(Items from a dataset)
╭──

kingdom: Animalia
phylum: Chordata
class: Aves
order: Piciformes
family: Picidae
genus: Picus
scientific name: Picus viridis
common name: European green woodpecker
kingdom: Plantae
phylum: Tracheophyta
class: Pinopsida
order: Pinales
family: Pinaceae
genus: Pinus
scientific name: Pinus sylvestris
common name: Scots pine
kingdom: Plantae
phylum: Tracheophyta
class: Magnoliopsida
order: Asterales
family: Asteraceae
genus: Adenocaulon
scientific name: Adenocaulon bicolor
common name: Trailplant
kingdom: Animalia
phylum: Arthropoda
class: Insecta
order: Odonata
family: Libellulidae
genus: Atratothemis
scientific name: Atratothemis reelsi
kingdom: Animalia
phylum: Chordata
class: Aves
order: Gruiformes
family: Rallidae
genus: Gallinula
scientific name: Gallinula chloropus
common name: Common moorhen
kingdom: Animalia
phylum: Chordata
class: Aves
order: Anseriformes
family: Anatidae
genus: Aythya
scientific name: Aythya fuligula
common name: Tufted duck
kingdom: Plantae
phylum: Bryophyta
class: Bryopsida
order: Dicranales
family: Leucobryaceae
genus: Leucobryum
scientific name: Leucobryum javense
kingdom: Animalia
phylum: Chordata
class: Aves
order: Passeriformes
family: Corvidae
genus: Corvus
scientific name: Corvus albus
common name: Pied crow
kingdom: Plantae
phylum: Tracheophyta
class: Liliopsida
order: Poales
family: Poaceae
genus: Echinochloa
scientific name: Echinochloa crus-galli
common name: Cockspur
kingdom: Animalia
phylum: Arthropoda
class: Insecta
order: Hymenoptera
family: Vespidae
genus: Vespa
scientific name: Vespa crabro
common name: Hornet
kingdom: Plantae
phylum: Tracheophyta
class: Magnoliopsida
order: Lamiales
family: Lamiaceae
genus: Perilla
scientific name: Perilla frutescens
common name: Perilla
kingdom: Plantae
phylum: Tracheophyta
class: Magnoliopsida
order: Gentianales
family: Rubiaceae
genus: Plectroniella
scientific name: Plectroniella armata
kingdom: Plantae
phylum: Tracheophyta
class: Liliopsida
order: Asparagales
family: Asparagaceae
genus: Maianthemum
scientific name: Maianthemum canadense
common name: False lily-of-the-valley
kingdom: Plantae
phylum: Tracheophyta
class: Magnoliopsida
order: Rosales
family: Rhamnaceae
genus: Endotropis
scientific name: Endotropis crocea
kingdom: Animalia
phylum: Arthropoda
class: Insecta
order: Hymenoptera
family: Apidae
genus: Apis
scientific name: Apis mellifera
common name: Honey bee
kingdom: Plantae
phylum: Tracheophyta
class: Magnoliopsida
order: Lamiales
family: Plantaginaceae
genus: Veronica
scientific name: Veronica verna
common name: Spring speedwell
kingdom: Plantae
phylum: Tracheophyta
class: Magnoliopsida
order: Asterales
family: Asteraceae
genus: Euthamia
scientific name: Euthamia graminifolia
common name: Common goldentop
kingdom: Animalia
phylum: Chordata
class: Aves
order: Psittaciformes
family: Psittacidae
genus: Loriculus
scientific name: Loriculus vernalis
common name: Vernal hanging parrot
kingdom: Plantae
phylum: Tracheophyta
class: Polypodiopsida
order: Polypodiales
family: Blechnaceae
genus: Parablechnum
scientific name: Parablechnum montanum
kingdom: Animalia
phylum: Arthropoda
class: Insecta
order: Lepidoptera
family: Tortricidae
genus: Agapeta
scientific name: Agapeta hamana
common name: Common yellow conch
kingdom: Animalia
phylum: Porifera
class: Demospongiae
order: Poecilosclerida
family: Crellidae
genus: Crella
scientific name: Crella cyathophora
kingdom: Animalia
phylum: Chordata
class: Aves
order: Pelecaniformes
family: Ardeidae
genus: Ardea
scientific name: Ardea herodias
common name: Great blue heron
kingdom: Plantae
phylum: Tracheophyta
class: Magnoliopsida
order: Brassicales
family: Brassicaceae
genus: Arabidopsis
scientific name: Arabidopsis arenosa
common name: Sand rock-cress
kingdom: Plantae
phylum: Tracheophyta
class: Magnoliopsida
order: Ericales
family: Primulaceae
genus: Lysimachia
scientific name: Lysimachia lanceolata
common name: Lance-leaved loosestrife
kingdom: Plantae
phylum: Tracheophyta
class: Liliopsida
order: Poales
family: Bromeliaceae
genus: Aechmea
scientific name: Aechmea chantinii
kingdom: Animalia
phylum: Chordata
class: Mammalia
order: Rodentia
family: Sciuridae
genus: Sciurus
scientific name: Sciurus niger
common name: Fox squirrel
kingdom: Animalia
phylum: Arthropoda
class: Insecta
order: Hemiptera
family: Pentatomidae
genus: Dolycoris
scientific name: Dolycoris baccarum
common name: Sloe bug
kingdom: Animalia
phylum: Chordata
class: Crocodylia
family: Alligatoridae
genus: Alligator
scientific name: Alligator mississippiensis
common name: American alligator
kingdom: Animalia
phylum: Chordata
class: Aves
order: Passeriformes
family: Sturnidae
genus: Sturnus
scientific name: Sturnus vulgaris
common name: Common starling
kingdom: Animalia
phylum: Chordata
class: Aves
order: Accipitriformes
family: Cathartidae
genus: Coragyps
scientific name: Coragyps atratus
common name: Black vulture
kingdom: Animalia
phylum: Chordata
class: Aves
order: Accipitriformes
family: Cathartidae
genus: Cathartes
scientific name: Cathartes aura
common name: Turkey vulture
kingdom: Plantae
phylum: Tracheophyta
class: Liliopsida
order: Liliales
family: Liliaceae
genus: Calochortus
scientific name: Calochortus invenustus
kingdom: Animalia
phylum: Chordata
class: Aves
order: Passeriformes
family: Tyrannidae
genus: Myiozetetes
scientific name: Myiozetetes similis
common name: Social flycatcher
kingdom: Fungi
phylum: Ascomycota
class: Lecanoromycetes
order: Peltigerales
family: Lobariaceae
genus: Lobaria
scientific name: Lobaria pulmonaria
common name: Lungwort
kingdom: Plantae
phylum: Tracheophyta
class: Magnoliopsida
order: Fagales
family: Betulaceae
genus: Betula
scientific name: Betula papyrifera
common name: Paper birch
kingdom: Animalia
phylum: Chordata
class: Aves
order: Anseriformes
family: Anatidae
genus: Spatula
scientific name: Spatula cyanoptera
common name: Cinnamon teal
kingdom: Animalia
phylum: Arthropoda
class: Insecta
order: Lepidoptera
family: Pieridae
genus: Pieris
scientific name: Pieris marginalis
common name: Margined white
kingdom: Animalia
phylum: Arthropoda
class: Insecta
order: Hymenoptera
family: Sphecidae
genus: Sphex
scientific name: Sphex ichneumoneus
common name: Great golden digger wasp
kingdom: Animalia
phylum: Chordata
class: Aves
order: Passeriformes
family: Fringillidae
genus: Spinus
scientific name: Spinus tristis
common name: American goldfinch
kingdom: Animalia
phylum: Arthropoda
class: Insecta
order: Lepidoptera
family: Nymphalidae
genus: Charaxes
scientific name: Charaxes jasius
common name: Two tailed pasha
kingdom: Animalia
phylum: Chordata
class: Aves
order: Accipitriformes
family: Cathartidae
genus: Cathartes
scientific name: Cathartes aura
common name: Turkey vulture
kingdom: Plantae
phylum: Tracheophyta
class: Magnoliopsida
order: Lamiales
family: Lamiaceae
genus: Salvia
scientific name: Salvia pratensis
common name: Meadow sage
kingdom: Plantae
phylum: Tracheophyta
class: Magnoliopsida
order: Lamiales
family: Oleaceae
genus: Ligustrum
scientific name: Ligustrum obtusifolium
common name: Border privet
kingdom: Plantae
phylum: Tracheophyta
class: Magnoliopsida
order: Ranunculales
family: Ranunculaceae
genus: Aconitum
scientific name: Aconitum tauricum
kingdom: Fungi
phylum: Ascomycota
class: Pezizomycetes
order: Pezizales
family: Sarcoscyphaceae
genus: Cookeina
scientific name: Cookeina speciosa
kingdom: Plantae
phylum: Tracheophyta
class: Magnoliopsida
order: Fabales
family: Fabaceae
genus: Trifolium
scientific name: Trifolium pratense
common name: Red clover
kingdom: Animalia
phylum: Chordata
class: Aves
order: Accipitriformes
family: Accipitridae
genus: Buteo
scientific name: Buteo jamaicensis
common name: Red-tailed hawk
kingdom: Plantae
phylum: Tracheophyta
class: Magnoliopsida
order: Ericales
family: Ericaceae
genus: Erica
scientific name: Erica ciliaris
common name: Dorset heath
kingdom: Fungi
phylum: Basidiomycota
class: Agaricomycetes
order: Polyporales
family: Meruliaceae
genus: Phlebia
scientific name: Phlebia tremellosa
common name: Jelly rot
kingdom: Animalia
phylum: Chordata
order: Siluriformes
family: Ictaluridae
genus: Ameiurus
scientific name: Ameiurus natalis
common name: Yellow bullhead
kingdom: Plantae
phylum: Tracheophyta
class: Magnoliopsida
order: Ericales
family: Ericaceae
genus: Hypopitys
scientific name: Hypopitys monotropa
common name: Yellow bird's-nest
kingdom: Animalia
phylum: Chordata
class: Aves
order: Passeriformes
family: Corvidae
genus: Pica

╰──

**WHAT YOU WILL DO**: Extract every line from the one containing "genus: Ameiurus" through the final line of the entries, both included, and reproduce them unchanged.

**COMPLETE OUTPUT**:
genus: Ameiurus
scientific name: Ameiurus natalis
common name: Yellow bullhead
kingdom: Plantae
phylum: Tracheophyta
class: Magnoliopsida
order: Ericales
family: Ericaceae
genus: Hypopitys
scientific name: Hypopitys monotropa
common name: Yellow bird's-nest
kingdom: Animalia
phylum: Chordata
class: Aves
order: Passeriformes
family: Corvidae
genus: Pica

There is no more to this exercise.